C++ AMP
- Developer(s): Microsoft
- Initial release: 2012; 13 years ago
- Stable release: Visual Studio 2022 / 2022; 3 years ago
- Written in: C++
- Operating system: Windows
- Available in: English
- Type: library
- License: Open
- Website: docs.microsoft.com/en-us/cpp/parallel/amp/cpp-amp-cpp-accelerated-massive-parallelism

= C++ AMP =

C++ Accelerated Massive Parallelism (C++ AMP) is a native programming model that contains elements that span the C++ programming language and its runtime library. It provides an easy way to write programs that compile and execute on data-parallel hardware, such as graphics cards and graphics processing units (GPUs).

Starting in Visual Studio 2022 (version 17.0), C++ AMP is declared as deprecated, indicating its end of support beyond Visual Studio 2022.

C++ AMP is a library implemented on DirectX 11 and an open specification from Microsoft for implementing data parallelism directly in C++. It is intended to make programming GPUs easy for the developer by supporting a range of expertise from none (in which case the system does its best) to being more finely controllable, but still portable. In Microsoft's implementation, code that cannot be run on GPUs will fall back onto one or more CPUs instead and use SSE instructions. The Microsoft implementation is included in Visual Studio 2012, including debugger and profiler support.

The initial C++ AMP release from Microsoft requires at least Windows 7 or Windows Server 2008 R2. As C++ AMP is an open specification, in time, implementations outside Microsoft should appear. One early example of this is Shevlin Park, Intel's experimental implementation of C++ AMP on Clang–LLVM and Open Computing Language (OpenCL).

On November 12, 2013 the HSA Foundation announced a C++ AMP compiler that outputs to OpenCL, Standard Portable Intermediate Representation (SPIR), and HSA Intermediate Language (HSAIL) supporting the current C++ AMP specification. The source is available at https://github.com/RadeonOpenCompute/hcc. C++ AMP support is considered obsolete and the current ROCm 1.9 series will be the last to support it.
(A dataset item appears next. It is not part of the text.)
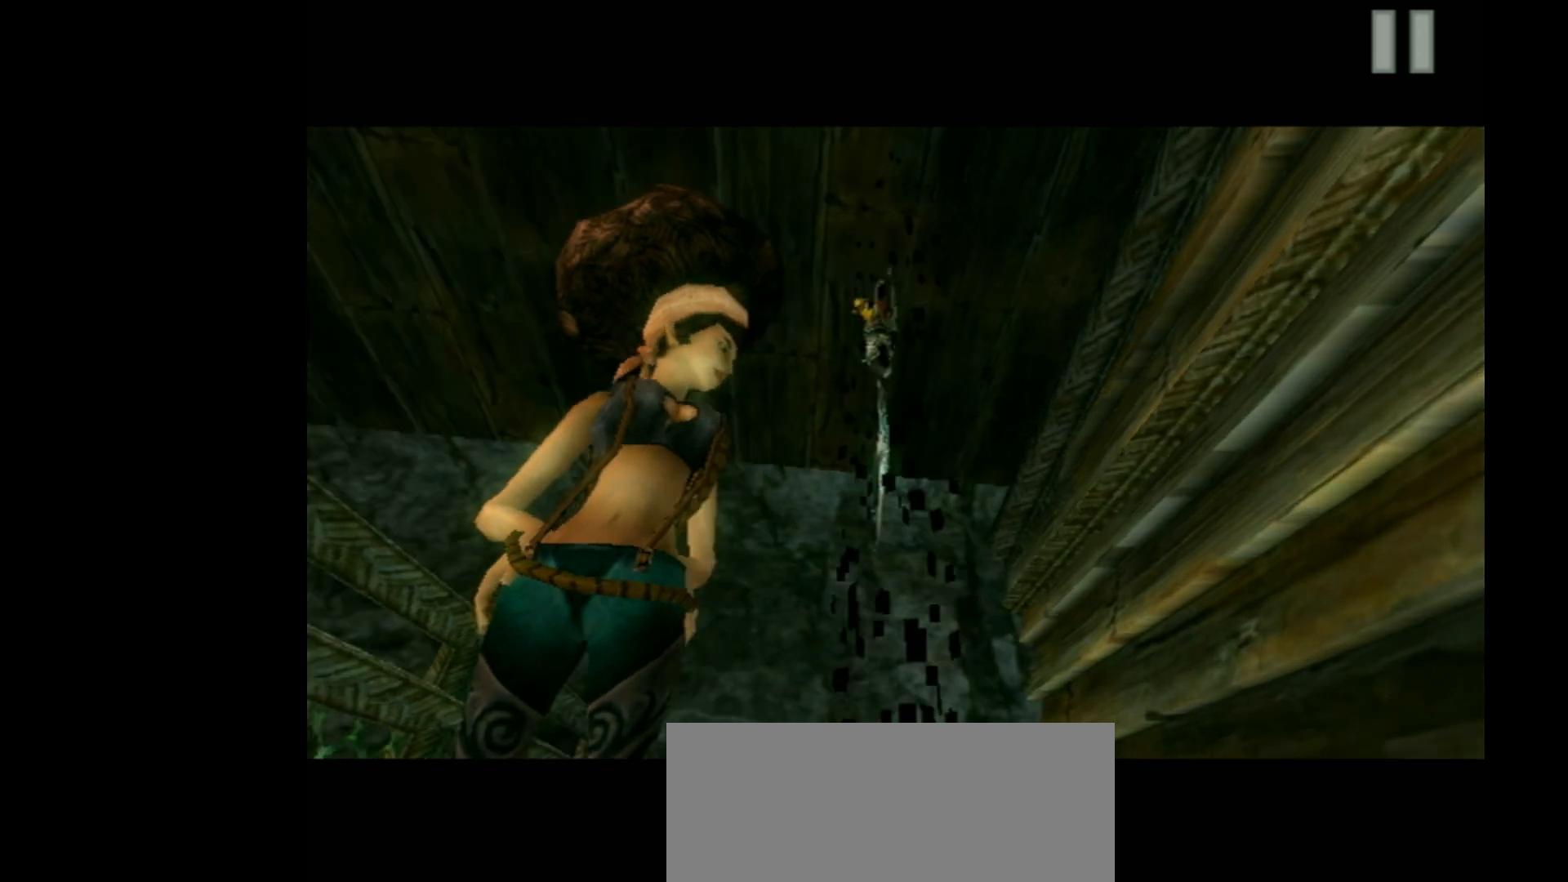
{"buttons": ["A", "B"], "left_stick": "center", "events": [[33, "R1", "down"], [200, "R1", "up"], [433, "A", "down"]]}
The basic concepts behind C++AMP, like using C++ classes to express parallel and heterogeneous programming features, have been inspirational to the SYCL standard.

==Features==
Microsoft added the restrict(amp) feature, which can be applied to any function (including lambdas) to declare that the function can be executed on a C++ AMP accelerator. The compiler will automatically generate a compute kernel, saving the boilerplate of management and having to use a separate language. The restrict keyword instructs the compiler to statically check that the function uses only those language features that are supported by most GPUs, for example, void myFunc() restrict(amp) {…}
Microsoft or other implementer of the open C++ AMP specification could add other restrict specifiers for other purposes, including for purposes that are unrelated to C++ AMP.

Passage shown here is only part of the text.